──────── RECORD SET ────────

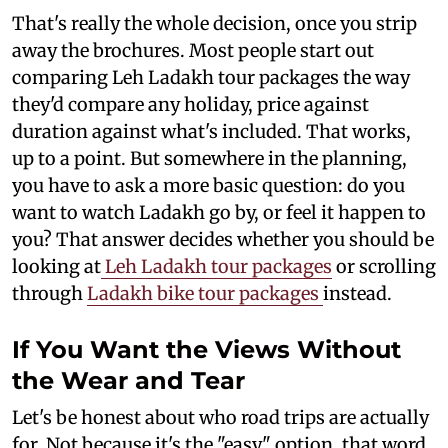
That's really the whole decision, once you strip
away the brochures. Most people start out
comparing Leh Ladakh tour packages the way
they'd compare any holiday, price against
duration against what's included. That works,
up to a point. But somewhere in the planning,
you have to ask a more basic question: do you
want to watch Ladakh go by, or feel it happen to
you? That answer decides whether you should be
looking at
Leh Ladakh tour packages
or scrolling
through
Ladakh bike tour packages
instead.
If You Want the Views Without
the Wear and Tear
Let's be honest about who road trips are actually
for. Not because it's the "easy" option, that word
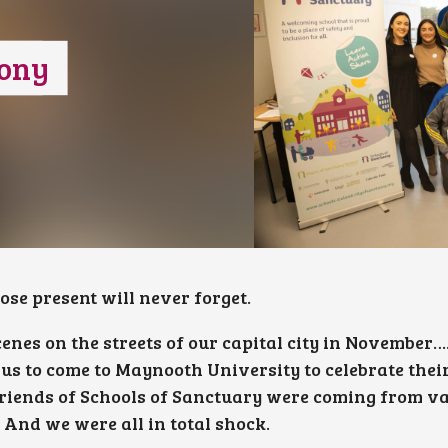
ony
e present will never forget.
cenes on the streets of our capital city in November
bus to come to Maynooth University to celebrate thei
riends of Schools of Sanctuary were coming from v
 And we were all in total shock.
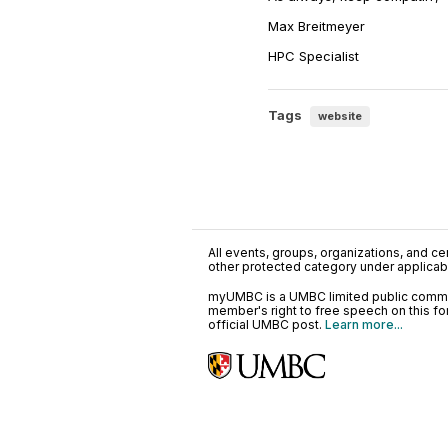
Max Breitmeyer
HPC Specialist
Tags
website
All events, groups, organizations, and cent
other protected category under applicable
myUMBC is a UMBC limited public communi
member's right to free speech on this f
official UMBC post.
Learn more...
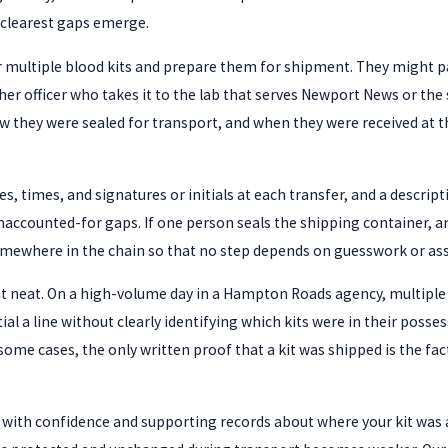
he clearest gaps emerge.
er multiple blood kits and prepare them for shipment. They might pa
ther officer who takes it to the lab that serves Newport News or 
ow they were sealed for transport, and when they were received at 
s, times, and signatures or initials at each transfer, and a descript
ounted-for gaps. If one person seals the shipping container, anothe
mewhere in the chain so that no step depends on guesswork or as
at neat. On a high-volume day in a Hampton Roads agency, multiple 
tial a line without clearly identifying which kits were in their pos
me cases, the only written proof that a kit was shipped is the fact 
 with confidence and supporting records about where your kit was an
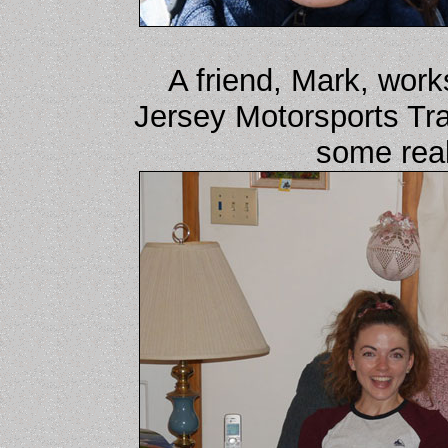
A friend, Mark, work
Jersey Motorsports Tra
some real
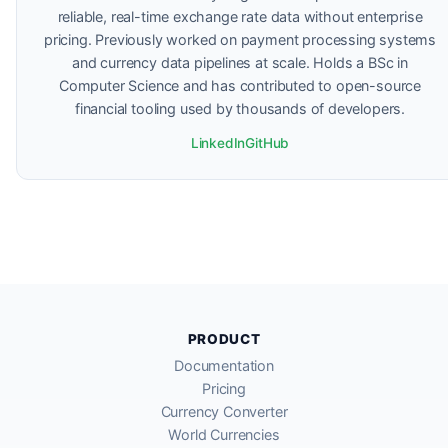
reliable, real-time exchange rate data without enterprise
pricing. Previously worked on payment processing systems
and currency data pipelines at scale. Holds a BSc in
Computer Science and has contributed to open-source
financial tooling used by thousands of developers.
LinkedIn
GitHub
PRODUCT
Documentation
Pricing
Currency Converter
World Currencies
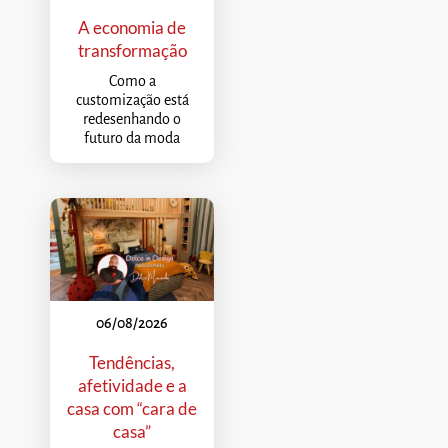
A economia de
transformação
Como a
customização está
redesenhando o
futuro da moda
06/08/2026
Tendências,
afetividade e a
casa com “cara de
casa”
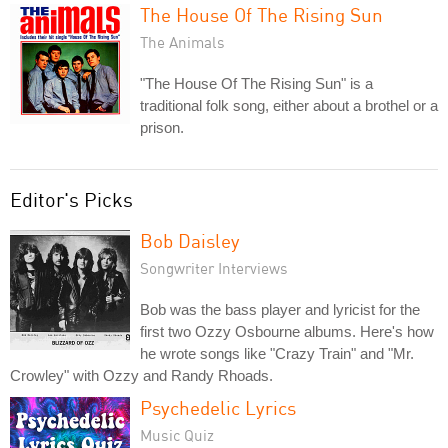
The House Of The Rising Sun
The Animals
"The House Of The Rising Sun" is a
traditional folk song, either about a brothel or a
prison.
Editor's Picks
Bob Daisley
Songwriter Interviews
Bob was the bass player and lyricist for the
first two Ozzy Osbourne albums. Here's how
he wrote songs like "Crazy Train" and "Mr.
Crowley" with Ozzy and Randy Rhoads.
Psychedelic Lyrics
Music Quiz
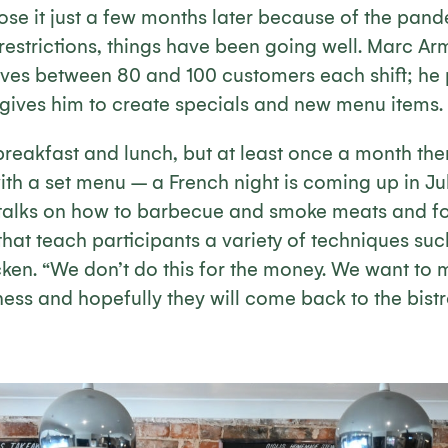
ose it just a few months later because of the pand
strictions, things have been going well. Marc Armi
rves between 80 and 100 customers each shift; he p
 gives him to create specials and new menu items.
breakfast and lunch, but at least once a month ther
h a set menu – a French night is coming up in July
 talks on how to barbecue and smoke meats and f
hat teach participants a variety of techniques su
ken. “We don’t do this for the money. We want to
ess and hopefully they will come back to the bistr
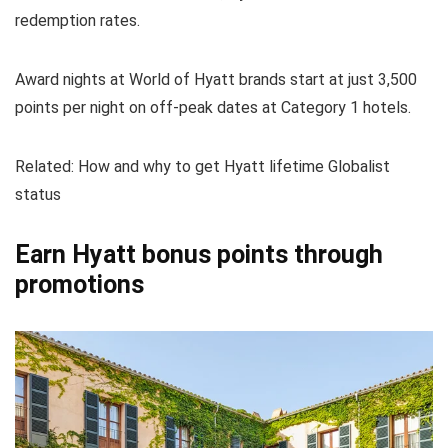
redemption rates.
Award nights at World of Hyatt brands start at just 3,500
points per night on off-peak dates at Category 1 hotels.
Related: How and why to get Hyatt lifetime Globalist
status
Earn Hyatt bonus points through
promotions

────────

◆ **WHAT TO WORK ON**
Rewrite the items from their beginning through the line that contains "up to a point.", with "brochures" replaced by "pamphlets" and everything else unchanged. Do not include the pictures in your answer.

◆ **SOLVED EXERCISE**
That's really the whole decision, once you strip
away the pamphlets. Most people start out
comparing Leh Ladakh tour packages the way
they'd compare any holiday, price against
duration against what's included. That works,
up to a point. But somewhere in the planning,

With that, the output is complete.